Penulis sebetulnya tidak ingin memanaskan polemik anggaran lem Aica Aibon sebesar 82 milyar Pemprov DKI Jakarta. Menurut informasi dari media hasil wawancara dengan anggota DPRD DKI dari partai PSI William Aditya Sarana menemukan kejanggalan dengan adanya anggaran lem Aica aibon sebesar 82 milyar untuk siswa SD Se DKI.William menemukan dalam anggaran dan Prioritas Plafon Anggaran  (KUA - PASS) 2020.
Hal aneh lain yaitu usulan pengadaan ballpoint 124 milyar di Suku Dinas Pendidikan Wilayah I Jakarta Timur. Anggota DPRD William Aditya Sarana sangat kritis menyoroti ketimpangan anggaran yang tertuang dalam e- budgeting tertutup pemprov DKI.
Benarkah Polemik tentang Aica Aibon bermuatan politis?
Berbagai polemik itu menjadi babak baru dalam perkembangan politik Indonesia untuk menempatkan Jakarta sebagai target atau sasaran pemerintah untuk menyehatkan anggaran keuangan daerah. Masyarakat perlu anggota DPRD yang kritis menyoroti ketimpangan- ketimpangan anggaran karena dengan memilih wakil rakyat salah satunya untuk memberi masukan dan memperjuangkan kepentingan masyarakat.
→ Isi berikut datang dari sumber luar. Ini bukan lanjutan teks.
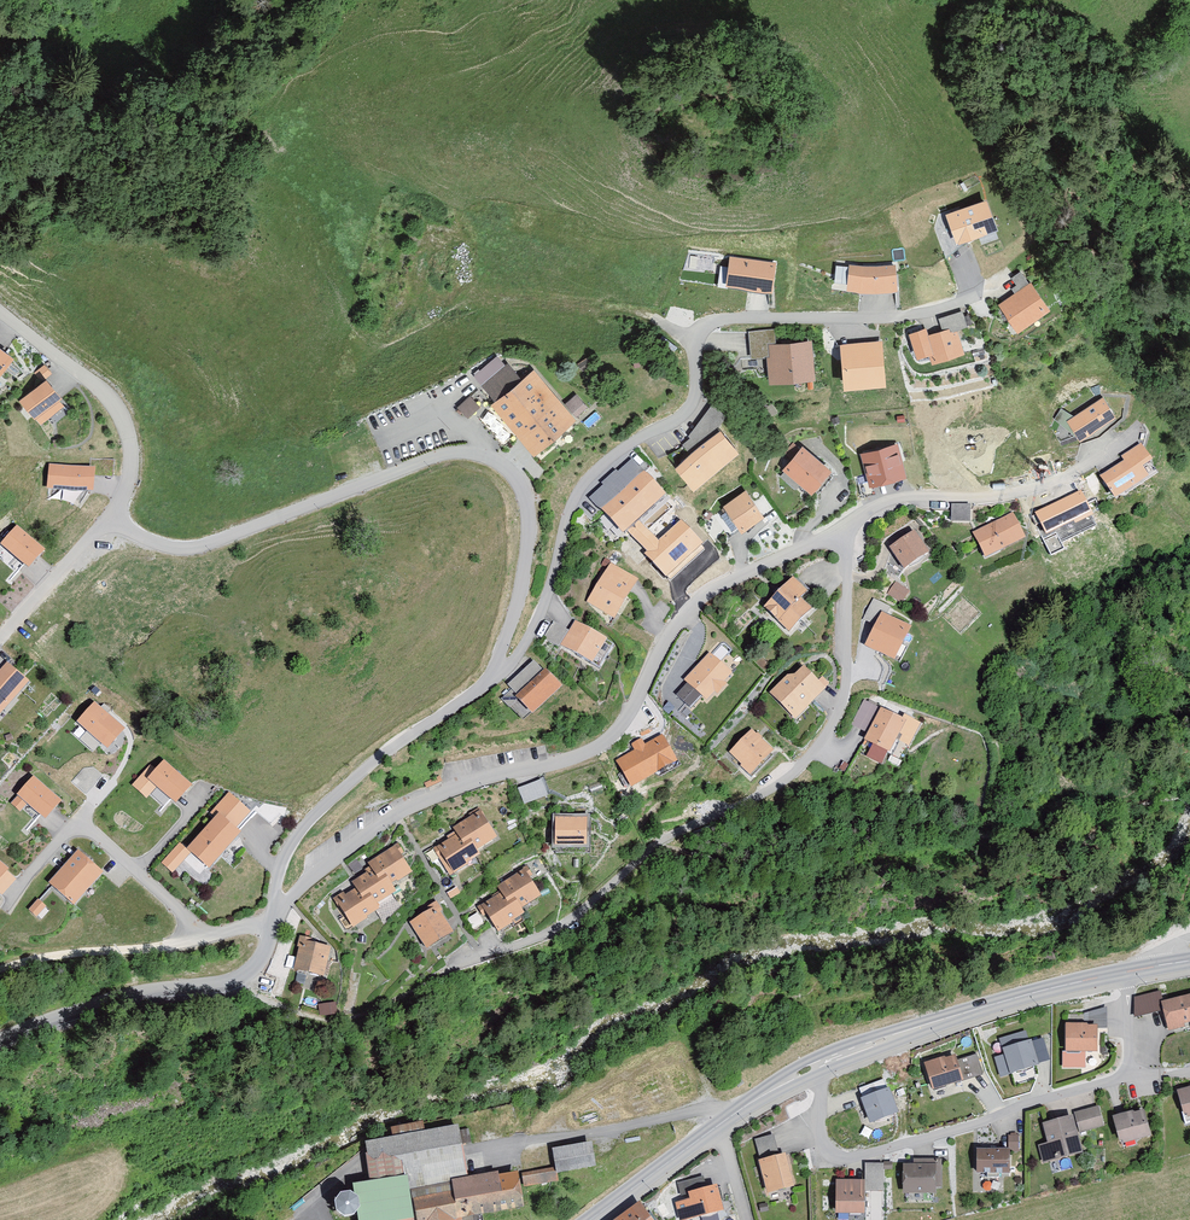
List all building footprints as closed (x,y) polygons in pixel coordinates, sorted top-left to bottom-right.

Masyarakat yang Lekat dan suka dengan Rumor
Pengadaan lem aica aibon itu menjadi viral dan menjadi bulan- bulanan netizen yang memang begitu cepat bereaksi terhadap kebijakan pemprov yang janggal. Memang ada susulan bahwa menurut pemprov hanya salah ketik saja, tetapi tentu masyarakat terutama netizen tidak percaya begitu saja.Â
Kadang informasi pertama yang muncul lebih diakui kebenaran dan akurasinya meskipun sebetulnya masyarakat seharus tidak buru- buru bereaksi sebelum hadir informasi factual yang bisa dipertanggungjawabkan.
Sekarang informasi sangat cepat dan kadang susah membedakan mana yang hoax dan mana yang informasi valid. Berita masih isu saja sudah diviralkan dan membuat heboh media sosial. Melalui media sosial perilaku pejabat, manuver pemda, kejanggalan anggaran segera viral dan menjadi konsumsi publik. Apalagi yang terindikasi bocor anggaran dengan banyaknya anggaran yang di mark- up membuat publik cepat bangun.
Masyarakat tengah sensitif saat ini, meskipun begitu kadang tidak berdaya menghadapi penyimpangan masif. Masyarakat gampang lupa terhadap kejahatan dan iba terhadap kesedihan dan penderitaan.Â
Perilaku manusia yang bisa melebihi batas dan kadang-kadang/sering malah melupakan kesalahan hanya karena pernah satu alumni sekolah atau masih ada hubungan kekerabatan membuat hukum di Indonesia seperti tidak berdaya mengetukkan palu keadilan sejati.
Belum lagi jarang para pejabat entah gubernur, bupati dan mereka yang mempunyai jabatan politis minta maaf atas kesalahan dan kekurangan dalam memimpin selama ini. Yang terjadi malah menyalahkan sistem, menyalahkan pejabat sebelumnya dan melontarkan kritik kembali kepada yang menghembuskan isu tersebut.
Kelemahan masyarakat adalah sering percaya pada berita- berita yang dikirimkan secara viral di grup WA. Daya literasi masyarakat meningkat tetapi bukan mengembangkan pola pikir cek dan ricek tetapi lebih membaca sekilas dan membagikannya ke grup.
Banyak masyarakat yang jarang lagi membaca koran, majalah yang beritanya cenderung obyektif. Masyarakat lebih suka menyendiri atau kalau tidak melakukan diskusi terbatas dengan temannya dari sumber yang minim dari platform media tidak jelas di grup media sosial tersebut.